Published: 11 November 2011



Bangladesh suffers from a lack of healthcare providers. The growing chronic disease epidemic's demand for healthcare resources will further strain Bangladesh's limited healthcare workforce. Little is known about how Bangladeshis with chronic disease seek care. This study describes chronic disease patients' care seeking behavior by analyzing which providers diagnose these diseases.


During 2 month periods in 2009, a cross-sectional survey collected descriptive data on chronic disease diagnoses among 3 surveillance populations within the International Center for Diarrheal Disease Research, Bangladesh (ICDDR, B) network. The maximum number of respondents (over age 25) who reported having ever been diagnosed with a chronic disease determined the sample size. Using SAS software (version 8.0) multivariate regression analyses were preformed on related sociodemographic factors.

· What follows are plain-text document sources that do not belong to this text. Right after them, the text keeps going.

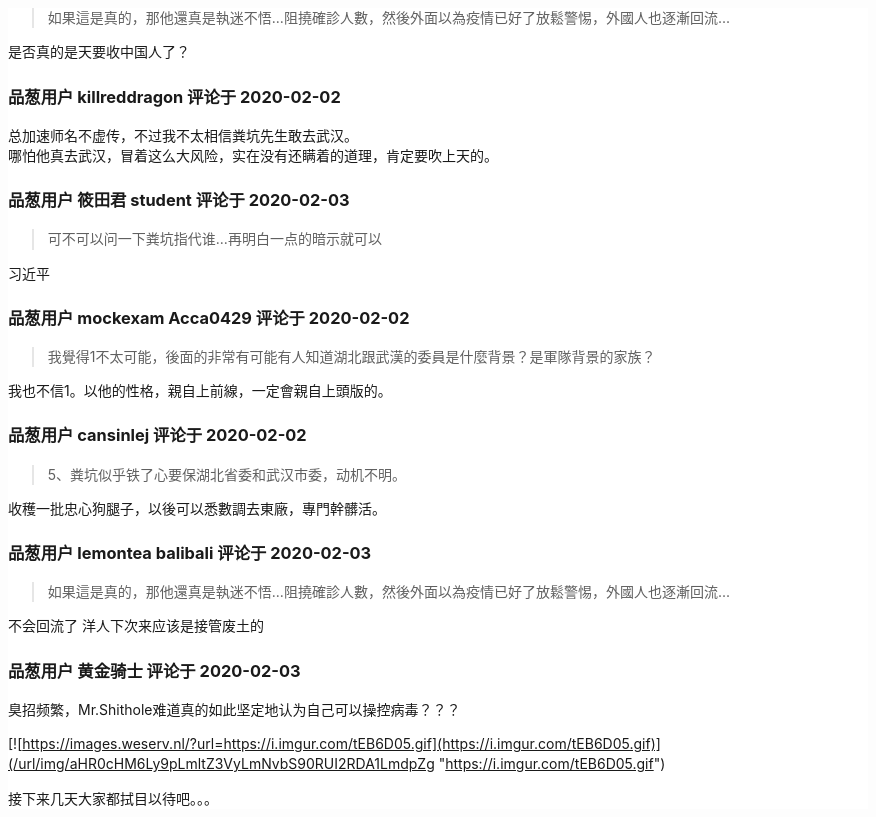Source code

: > 如果這是真的，那他還真是執迷不悟...阻撓確診人數，然後外面以為疫情已好了放鬆警惕，外國人也逐漸回流...

  
是否真的是天要收中国人了？
        


            
### 品葱用户 **killreddragon** 评论于 2020-02-02
        
总加速师名不虚传，不过我不太相信粪坑先生敢去武汉。  
哪怕他真去武汉，冒着这么大风险，实在没有还瞒着的道理，肯定要吹上天的。
        


            
### 品葱用户 **筱田君 student** 评论于 2020-02-03
        
> 可不可以问一下粪坑指代谁...再明白一点的暗示就可以

  
习近平
        


            
### 品葱用户 **mockexam Acca0429** 评论于 2020-02-02
        
> 我覺得1不太可能，後面的非常有可能有人知道湖北跟武漢的委員是什麼背景？是軍隊背景的家族？

  
我也不信1。以他的性格，親自上前線，一定會親自上頭版的。
        


            
### 品葱用户 **cansinlej** 评论于 2020-02-02
        
> 5、粪坑似乎铁了心要保湖北省委和武汉市委，动机不明。

  
  
收穫一批忠心狗腿子，以後可以悉數調去東廠，專門幹髒活。
        


            
### 品葱用户 **lemontea balibali** 评论于 2020-02-03
        
> 如果這是真的，那他還真是執迷不悟...阻撓確診人數，然後外面以為疫情已好了放鬆警惕，外國人也逐漸回流...

不会回流了 洋人下次来应该是接管废土的
        


            
### 品葱用户 **黄金骑士** 评论于 2020-02-03
        
臭招频繁，Mr.Shithole难道真的如此坚定地认为自己可以操控病毒？？？  
  
[![https://images.weserv.nl/?url=https://i.imgur.com/tEB6D05.gif](https://i.imgur.com/tEB6D05.gif)](/url/img/aHR0cHM6Ly9pLmltZ3VyLmNvbS90RUI2RDA1LmdpZg "https://i.imgur.com/tEB6D05.gif")  
  
接下来几天大家都拭目以待吧。。。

Of the 32,665 survey respondents, 8,591 self reported having a chronic disease. Chronically ill respondents were 63.4% rural residents. Hypertension was the most prevalent disease in rural (12.4%) and urban (16.1%) areas. In rural areas chronic disease diagnoses were made by MBBS doctors (59.7%) and Informal Allopathic Providers (IAPs) (34.9%). In urban areas chronic disease diagnoses were made by MBBS doctors (88.0%) and IAP (7.9%). Our analysis identified several groups that depended heavily on IAP for coverage, particularly rural, poor and women.


IAPs play important roles in chronic disease care, particularly in rural areas. Input and cooperation from IAPs are needed to minimize rural health disparities. More research on IAP knowledge and practices regarding chronic disease is needed to properly utilize this potential healthcare resource.